In the above you can harden things by removing variables... do as much of the above as the level of effort and paranoid you have warrants.
Step 1: Let's stick to 'stronger' ciphers and TLS1+, SSLv3 (note... TLS1.2+ would be nice but can be annoying if client support isn't up to suff).
Step 2: Untrusted upstream... don't trust configuration services on said provider. Do you know for certain the DNS response is what you expect? Well magic number those IP configs because that's one less easy redirection. DNSSec is nice but well who does it?
Step 3: Don't trust the public key being passed on the wire, compare it to a known copy. There are some neat ideas out there about certificate notaries but not a lot of traction yet. (also...https://www.owasp.org/index.php/Certificate_and_Public_Key_Pinning)
Step 4: Setup VPN tunnels... recent VPN exploit in android should be noted but it's rather specific, still better than nothing. L2TP is rather trivial to setup, OpenVPN is well not terrible but also not awesome. For either, use different keys for all your devices. Hell, maybe even setup Tor?

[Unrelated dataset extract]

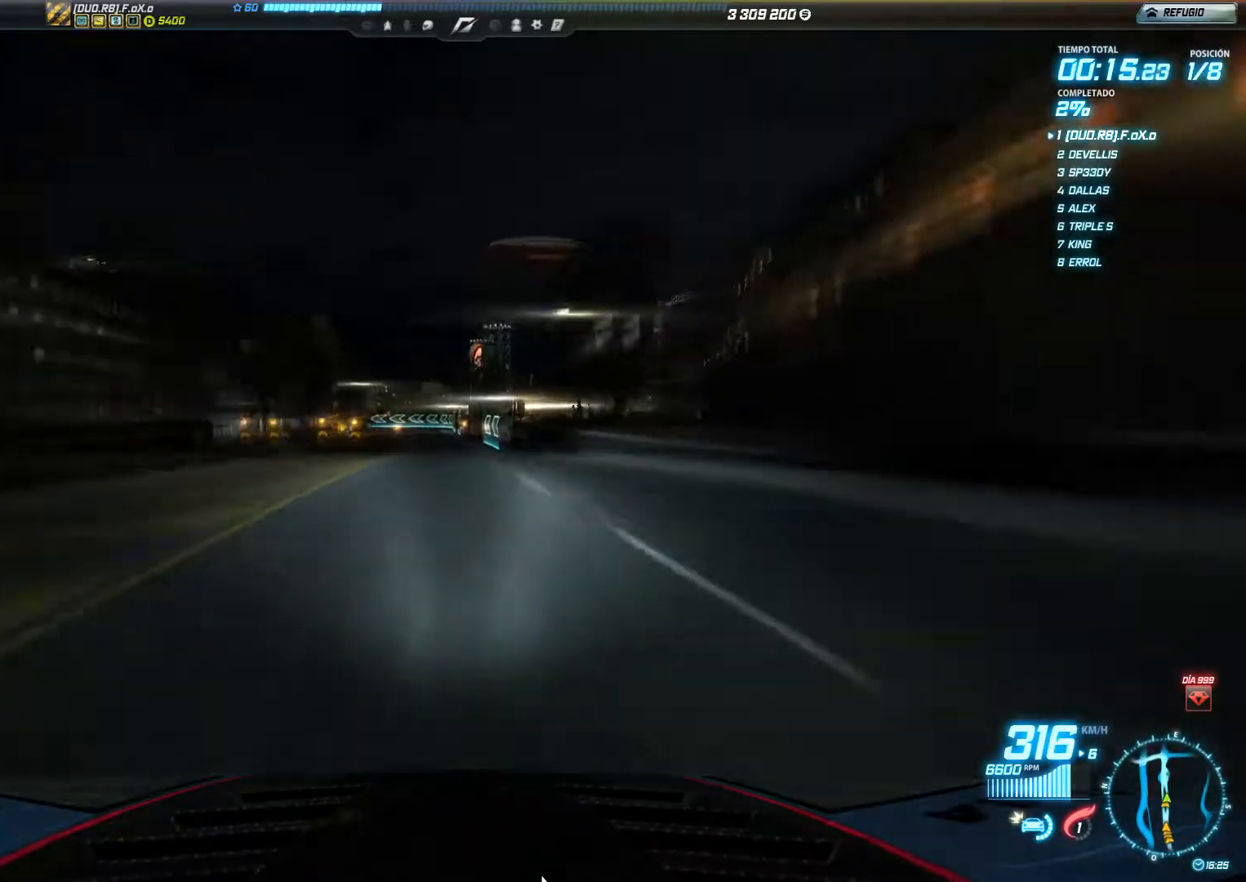
{"buttons": ["R2"], "left_stick": "left", "events": [[183, "left_stick", "left"]]}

Step 5: Use TLS client certificates, same 'concept' as ssh key based authentication but well requires a lot more effort on your part to setup (and you'll have to manage your CA certificate on top of client certificates). That deals with your transport layer and then use your IMAP normal credentials, recommend you cut certificates for every device, enable CRL/OSCP and revoke certs when expired or you decom/destroy/lose devices.

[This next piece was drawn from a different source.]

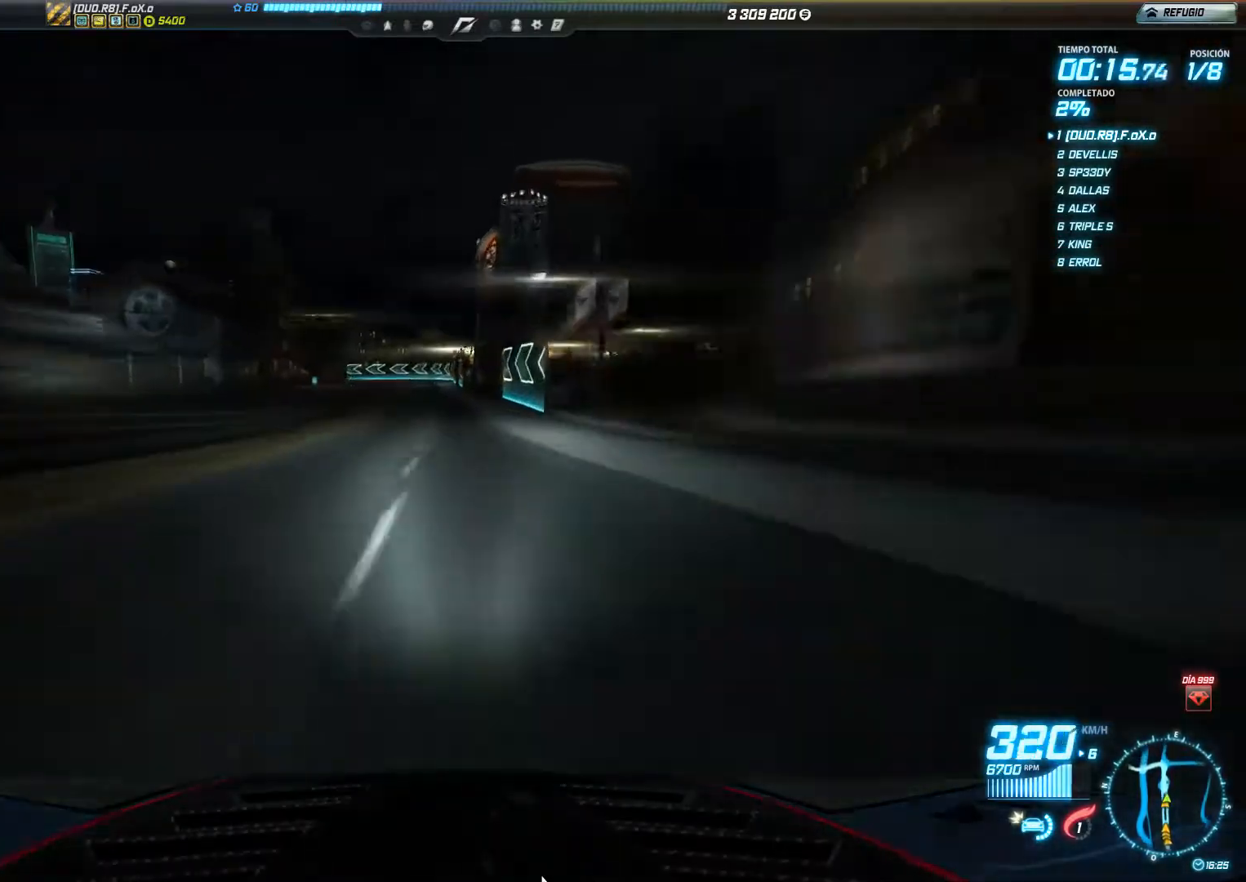
{"buttons": ["R2"], "left_stick": "left", "events": []}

To my rube like disposition... all CAs kinda suck. When using a 3rd party CA I tend validate more on the depth of the signing, ciphers used and key length more than I care about what company issued it. As along as you avoid the self signed 0 depth cert and put some care and concern in to CA choice/management then you get what you get and no less. $>X is a weak indicator of trust and event weaker replacement for effort.
Since I have exactly zero android devices I can't comment there, though the 2nd gen Nexus 7 looks pretty enticing at the price of 1/5th a good snow-blower.

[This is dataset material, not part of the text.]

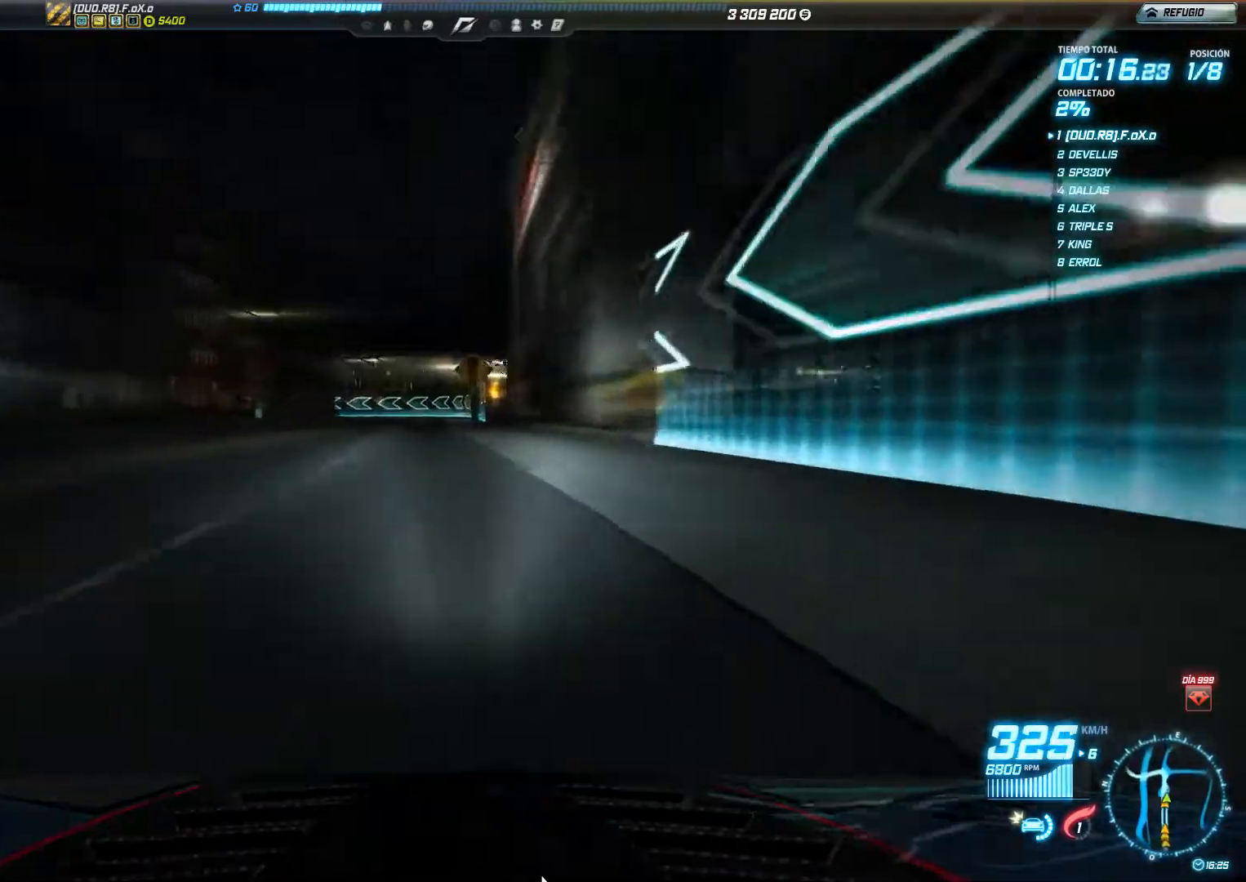
{"buttons": ["L2"], "left_stick": "center", "events": [[150, "L2", "down"], [150, "R2", "up"], [434, "left_stick", "center"]]}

P.S. Thanks, Mr. Walberg, I appreciate the kind words... yeah that was an interesting chat.
On Jan 18, 2014, at 3:37 AM, Trevor Cordes <trevor at tecnopolis.ca> wrote:
> I'm just wondering if it is possible for someone to MitM me in the
> following scenario and intercept plaintext traffic:
> dovecot imaps server with real thawte "quick" cert
> imaps (ssl)
> public wifi
> android phone using imaps using "ssl" not "ssl (any cert)" option
> For instance, can a malicious hotspot use some sort of interception
> technique / spoofing and some sort of wildcard cert to trick my phone into
> negotiating SSL with it, which then does its own SSL to my dovecot server,
> thus MitM'ing me without me even knowing? I know in a web browser I'd
> normally be protected against that by looking at the URL in the address
> bar, or the green EV-cert graphics (or am I wrong in even that
> How paranoid do I have to be? And is there any way to beat any
> shortcoming on Android, perhaps with a client cert or a way to tie the
> account to a single manually-specified server SSL cert?